Manca poco, ancora pochi passi.
Questa strada è così lunga, cazzo.
Harry, perché scappi?
Non sei felice con me?
Io pensavo lo fossi… io…
Non so più cosa pensare.
E la mente di Louis, quasi a volergli giocare un brutto scherzo, si soffermò sull’immagine del riccio, sorridente e sporco di cioccolato, che gli chiedeva con un tono malizioso se ‘mi pulisci tu, Loulou?’ che anche solo dal tono fece rabbrividire Louis, stringersi nelle spalle e accelerare il passo.

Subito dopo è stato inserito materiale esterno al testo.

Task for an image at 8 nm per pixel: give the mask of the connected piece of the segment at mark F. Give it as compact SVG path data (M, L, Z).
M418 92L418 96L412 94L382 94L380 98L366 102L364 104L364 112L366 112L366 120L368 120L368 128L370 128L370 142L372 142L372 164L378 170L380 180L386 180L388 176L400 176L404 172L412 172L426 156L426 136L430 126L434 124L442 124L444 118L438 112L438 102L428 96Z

Il vociare di gente, accompagnato dalle risatine di bambini lo fece sospirare; era arrivato al parco pubblico.
Superò il cancello principale in ferro battuto, evitando lo scontro con una bambina intenta a rincorrere una palla, spostando lo sguardo prima da una parte, poi dall’altra.
Voleva gridare, dentro di sé voleva chiedere aiuto a tutti, ma allo stesso tempo non voleva attirare troppo l’attenzione generale; dopotutto erano ‘ricercati’.
Sbuffò, si morse il labbro, imprecò mentalmente contro la sua sorte e iniziò a correre per il vasto prato che aveva davanti, non lasciandosi sfuggire il minimo angolo o la più piccola attrazione per bambini.
Il cuore gli martellava in petto ad un ritmo anomalo, le gambe che gli facevano fin troppo male, la voglia di sedersi a riflettere, prendere tempo, anche se di tempo effettivo non ce ne era.
-“Harry” si lasciò scappare istintivamente, un suono che per un poco aveva pensato di non dover più pronunciare.
Sgranò gli occhi, constatando che proprio quel riccio che parlava con un bambino era Harry, il suo Harry.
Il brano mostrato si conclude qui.